### Source data
*** Block opens ***

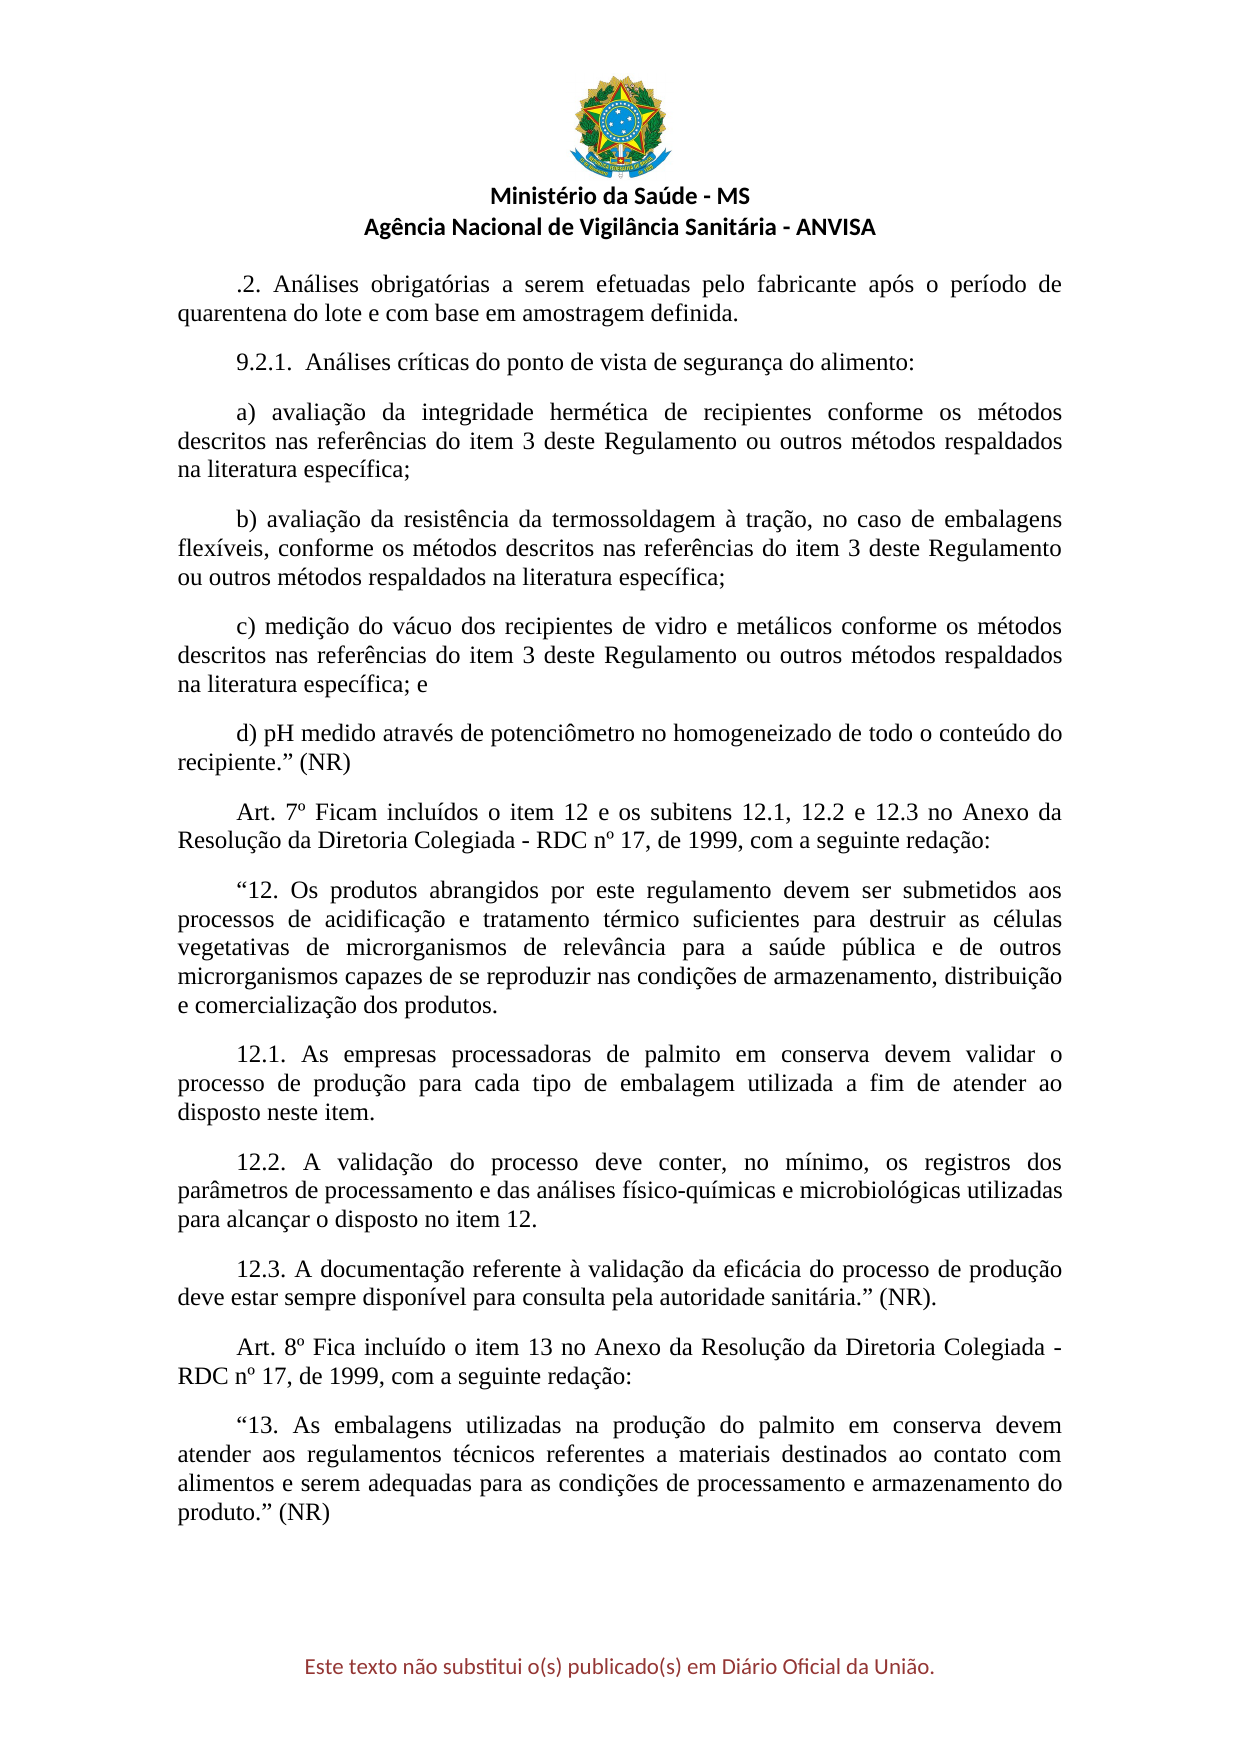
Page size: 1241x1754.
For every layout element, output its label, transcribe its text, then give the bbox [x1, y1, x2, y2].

text “13. As embalagens utilizadas na produção do palmito em conserva devem atender aos regulamentos técnicos referentes a materiais destinados ao contato com alimentos e serem adequadas para as condições de processamento e armazenamento do produto.” (NR) [177, 1410, 1063, 1525]
list 12.1. As empresas processadoras de palmito em conserva devem validar o processo de produção para cada tipo de embalagem utilizada a fim de atender ao disposto neste item. [177, 1039, 1063, 1126]
text d) pH medido através de potenciômetro no homogeneizado de todo o conteúdo do recipiente.” (NR) [177, 718, 1063, 776]
list 12.2. A validação do processo deve conter, no mínimo, os registros dos parâmetros de processamento e das análises físico-químicas e microbiológicas utilizadas para alcançar o disposto no item 12. [177, 1147, 1063, 1233]
picture [566, 73, 674, 181]
text .2. Análises obrigatórias a serem efetuadas pelo fabricante após o período de quarentena do lote e com base em amostragem definida. [177, 269, 1063, 327]
list “12. Os produtos abrangidos por este regulamento devem ser submetidos aos processos de acidificação e tratamento térmico suficientes para destruir as células vegetativas de microrganismos de relevância para a saúde pública e de outros microrganismos capazes de se reproduzir nas condições de armazenamento, distribuição e comercialização dos produtos. [177, 875, 1063, 1019]
text c) medição do vácuo dos recipientes de vidro e metálicos conforme os métodos descritos nas referências do item 3 deste Regulamento ou outros métodos respaldados na literatura específica; e [177, 611, 1063, 697]
text b) avaliação da resistência da termossoldagem à tração, no caso de embalagens flexíveis, conforme os métodos descritos nas referências do item 3 deste Regulamento ou outros métodos respaldados na literatura específica; [177, 504, 1063, 590]
list Art. 8º Fica incluído o item 13 no Anexo da Resolução da Diretoria Colegiada - RDC nº 17, de 1999, com a seguinte redação: [177, 1332, 1063, 1389]
list 12.3. A documentação referente à validação da eficácia do processo de produção deve estar sempre disponível para consulta pela autoridade sanitária.” (NR). [177, 1254, 1063, 1311]
text a) avaliação da integridade hermética de recipientes conforme os métodos descritos nas referências do item 3 deste Regulamento ou outros métodos respaldados na literatura específica; [177, 397, 1063, 483]
text 9.2.1. Análises críticas do ponto de vista de segurança do alimento: [177, 347, 1063, 376]
list Art. 7º Ficam incluídos o item 12 e os subitens 12.1, 12.2 e 12.3 no Anexo da Resolução da Diretoria Colegiada - RDC nº 17, de 1999, com a seguinte redação: [177, 797, 1063, 854]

*** Block closes ***

### Your assignment
Each line of the entries where the string "devem" occurs should be shown.

### Exercise output
text “13. As embalagens utilizadas na produção do palmito em conserva devem atender aos regulamentos técnicos referentes a materiais destinados ao contato com alimentos e serem adequadas para as condições de processamento e armazenamento do produto.” (NR) [177, 1410, 1063, 1525]
list 12.1. As empresas processadoras de palmito em conserva devem validar o processo de produção para cada tipo de embalagem utilizada a fim de atender ao disposto neste item. [177, 1039, 1063, 1126]
list “12. Os produtos abrangidos por este regulamento devem ser submetidos aos processos de acidificação e tratamento térmico suficientes para destruir as células vegetativas de microrganismos de relevância para a saúde pública e de outros microrganismos capazes de se reproduzir nas condições de armazenamento, distribuição e comercialização dos produtos. [177, 875, 1063, 1019]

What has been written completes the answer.